I’ve had this problem before too and it is related to how garbage collection works at runtime, don’t remember many details, but it is related to the fact that big structures are written in a shared memory sector and used as pointers instead of the process memory. I have used the hibernate solution on a production server and it works even to this day like a charm.

Afaik that’s only true for large binaries to be stored off heap. That shouldn’t apply to a list of integers.

I know about binaries too, but talking into consideration the fact that the structure is so big, it should apply the same rules, as the memory allocated to the process is very small.
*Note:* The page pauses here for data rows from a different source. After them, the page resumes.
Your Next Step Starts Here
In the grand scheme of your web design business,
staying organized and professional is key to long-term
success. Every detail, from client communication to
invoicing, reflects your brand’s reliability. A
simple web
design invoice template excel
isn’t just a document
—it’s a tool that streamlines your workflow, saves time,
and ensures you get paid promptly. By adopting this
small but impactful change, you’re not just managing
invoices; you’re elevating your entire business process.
Looking at the screenshot the green “Processes” line is just below the top line, which looks to be the “Binary” one. So it might indeed be relavant here.

1 Like

Do you know any material where details of such behavior is mentioned, because I remember reading about the solution either on the forum or stackoverflow, it would be interesting to understand why this happens.

The behaviour is referred to in a few places, but I’m not sure there’s any real reasoning documented as well. I’d expect it’s due to some performance reasons.
https://www.erlang.org/doc/efficiency_guide/binaryhandling.html#how-binaries-are-implemented
https://www.erlang.org/doc/efficiency_guide/advanced.html#memory
https://www.erlang.org/doc/apps/erts/garbagecollection

2 Likes

I assumed he would find that in the documentation, just hinted about the keyword to look for :wink:

I am not well versed on the specifics of erlang’s garbage collection, but you’re problem reminded me of this talk:

She mentions a similar memory problem using Broadway. Even using the hibernate option wouldn’t fix it completely.
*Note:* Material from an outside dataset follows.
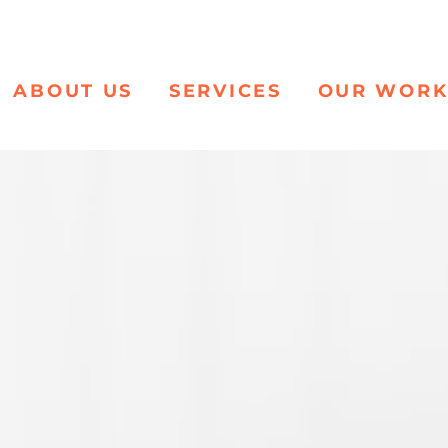
ABOUT US
SERVICES
OUR WOR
The workaround, if I recall correctly, was to have the memory intensive task be performed on a separate process, so that when it exits all memory is reclaimed.

1 Like

The workaround, if I recall correctly, was to have the memory intensive task be performed on a separate process, so that when it exist, all memory is reclaimed.
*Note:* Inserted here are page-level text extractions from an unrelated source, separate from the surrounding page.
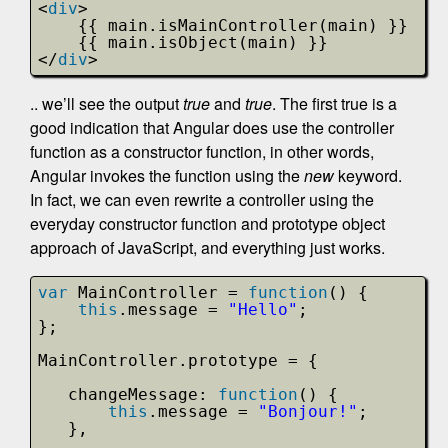
<
div
>
{{ main.isMainController(main) }}
{{ main.isObject(main) }}
</
div
>
.. we’ll see the output
true
and
true
. The first true is a
good indication that Angular does use the controller
function as a constructor function, in other words,
Angular invokes the function using the
new
keyword.
In fact, we can even rewrite a controller using the
everyday constructor function and prototype object
approach of JavaScript, and everything just works.
var
MainController = 
function
() {
this
.message = 
"Hello"
;         
};
MainController.prototype = {
changeMessage: 
function
() {
this
.message = 
"Bonjour!"
;
},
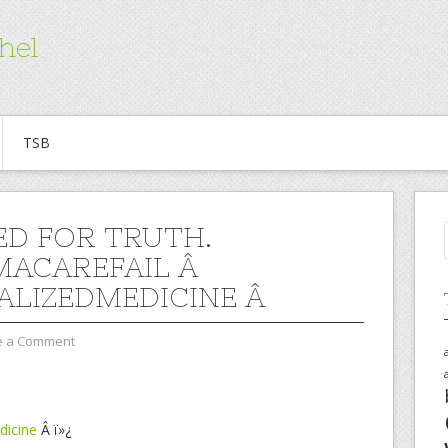
hel
TSB
D FOR TRUTH.
ACAREFAIL Â
ALIZEDMEDICINE Â
e a Comment
dicine
Â ï»¿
I’ve adopted this strategy after getting similar issues in the past.
Instead of relying on garbage collection within the genserver, I’m spawning tasks using Task.Supervisor — Elixir v1.16.0 to perform short-lived computations whose garbage gets reclaimed once done, and keep the Genserver doing the high-level orchestration.

Also, it seems to be a known issue/limitation that might be related: Optimize garbage collection for processes with large heaps · Issue #5396 · erlang/otp · GitHub.

4 Likes

Hi, here is another thread with this topic:

It also contains some solutions to this problem.

1 Like

Hello,
thank you very much for your attention and all the resources you have provided!

@kwando - I am running on BEAM installed natively on my machine. After using :hibernate in fact there is an improvement (the plot below reflects a simulation performed under the same circumstances as the one described in my first post, the only difference is that with that one I am using :hibernate):


The amount of memory used at once was reduce to around 5.5GB

@LostKobrakai - the top line is the “Total” memory line. It’s red, and it’s blending with the green line indicating the “Processes” memory, therefore looking as if it was orange - but the “Binary” memory is just a few kilobytes :smiley:

I have also heard about the solution with spawning a separate process to perform computation - as far as I know, once such a Task process dies, it’s always garbage collected, and that is why the total amount of memory used by the system is not increasing.

2 Likes

What OS are you using? Have you tried different OTP version?